## Problem
Answer these questions from the article on pretender lenders:
1. Which state does the article use as its example?
2. Under what regulation is withholding the name of the actual lender considered "predatory per se"?
3. What self-executing punishment does TILA provide, according to the article?

## Text excerpt
Pretender lenders are rushing as many cases to forced sale through foreclosure because their days are numbered in which they can continue to do so. One reason is that their violations of Federal and State statutes prohibiting unfair trade practices are violations per se and another is that their violations are still prosecutable even if they are not on some list somewhere in some statute or group of cases interpreting deceptive trade and lending practices. 
 
For along time, it has been known, accepted and understood that withholding the name of the actual lender as a matter of practice makes each such loan and each such practice “predatory per se” under Reg Z of the Federal truth in Lending Act. The purpose of this article is to suggest that a per se violation of TILA or any other Federal or State law makes the act also per se violations of the FTC act, (and the applicable little FTC acts passed in various states). Florida is used here as an example. 
 
While the recognition that the alleged loan transaction was by definition unto itself predatory, there has been no attempt or agreement to arrive at any consequences that should befall the “ pretender lender” violator because TILA has enforcement provisions and self executing punishment like TILA rescission but it does not specifically provide an easy route to assessing substantial damages by way of disgorgement, which probably cannot be barred by the defense of the statute of limitations.

## Information given
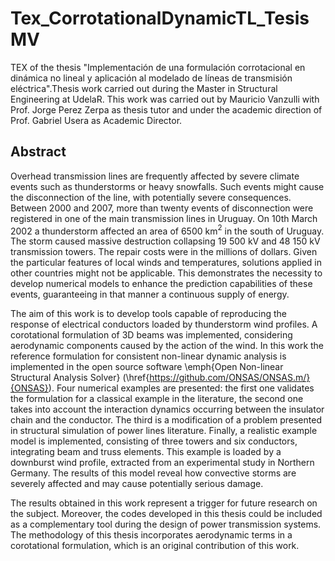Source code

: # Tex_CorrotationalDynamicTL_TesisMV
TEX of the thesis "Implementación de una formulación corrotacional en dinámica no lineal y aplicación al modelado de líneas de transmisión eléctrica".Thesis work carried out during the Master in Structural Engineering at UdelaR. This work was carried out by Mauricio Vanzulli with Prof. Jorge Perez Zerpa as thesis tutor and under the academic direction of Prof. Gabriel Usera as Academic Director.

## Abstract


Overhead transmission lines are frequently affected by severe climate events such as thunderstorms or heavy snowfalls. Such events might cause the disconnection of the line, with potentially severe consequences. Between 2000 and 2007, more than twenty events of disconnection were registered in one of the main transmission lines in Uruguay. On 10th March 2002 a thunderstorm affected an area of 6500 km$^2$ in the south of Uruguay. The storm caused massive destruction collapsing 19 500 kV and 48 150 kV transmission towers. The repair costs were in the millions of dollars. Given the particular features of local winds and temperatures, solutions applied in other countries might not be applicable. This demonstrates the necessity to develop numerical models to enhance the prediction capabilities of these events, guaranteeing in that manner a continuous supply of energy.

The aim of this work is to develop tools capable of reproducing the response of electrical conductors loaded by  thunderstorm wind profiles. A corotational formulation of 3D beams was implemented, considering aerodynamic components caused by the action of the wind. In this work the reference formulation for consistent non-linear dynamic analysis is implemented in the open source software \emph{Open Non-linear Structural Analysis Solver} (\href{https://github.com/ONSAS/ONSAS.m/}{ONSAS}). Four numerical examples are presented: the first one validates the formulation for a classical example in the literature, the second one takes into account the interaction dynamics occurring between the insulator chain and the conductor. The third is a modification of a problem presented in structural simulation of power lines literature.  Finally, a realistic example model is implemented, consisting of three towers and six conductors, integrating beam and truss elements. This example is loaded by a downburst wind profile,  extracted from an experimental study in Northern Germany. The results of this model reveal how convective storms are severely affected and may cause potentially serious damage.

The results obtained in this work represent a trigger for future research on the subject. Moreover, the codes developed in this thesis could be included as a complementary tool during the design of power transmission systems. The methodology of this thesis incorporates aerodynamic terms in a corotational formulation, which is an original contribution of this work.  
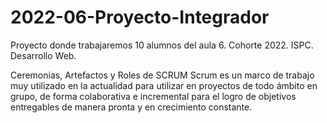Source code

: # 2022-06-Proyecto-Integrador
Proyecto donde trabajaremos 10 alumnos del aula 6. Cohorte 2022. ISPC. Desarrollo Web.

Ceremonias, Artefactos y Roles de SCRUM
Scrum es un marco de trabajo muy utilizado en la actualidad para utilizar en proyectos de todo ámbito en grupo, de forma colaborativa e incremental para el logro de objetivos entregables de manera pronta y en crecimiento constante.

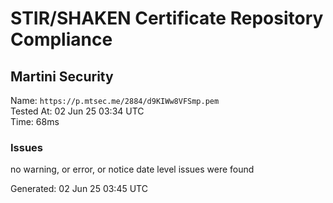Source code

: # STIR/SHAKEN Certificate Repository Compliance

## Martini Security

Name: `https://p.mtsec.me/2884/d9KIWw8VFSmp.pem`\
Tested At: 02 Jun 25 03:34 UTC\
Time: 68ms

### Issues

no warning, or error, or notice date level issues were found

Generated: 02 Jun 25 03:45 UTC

## Your solution
1. Florida.
2. Reg Z of the Federal Truth in Lending Act.
3. TILA rescission.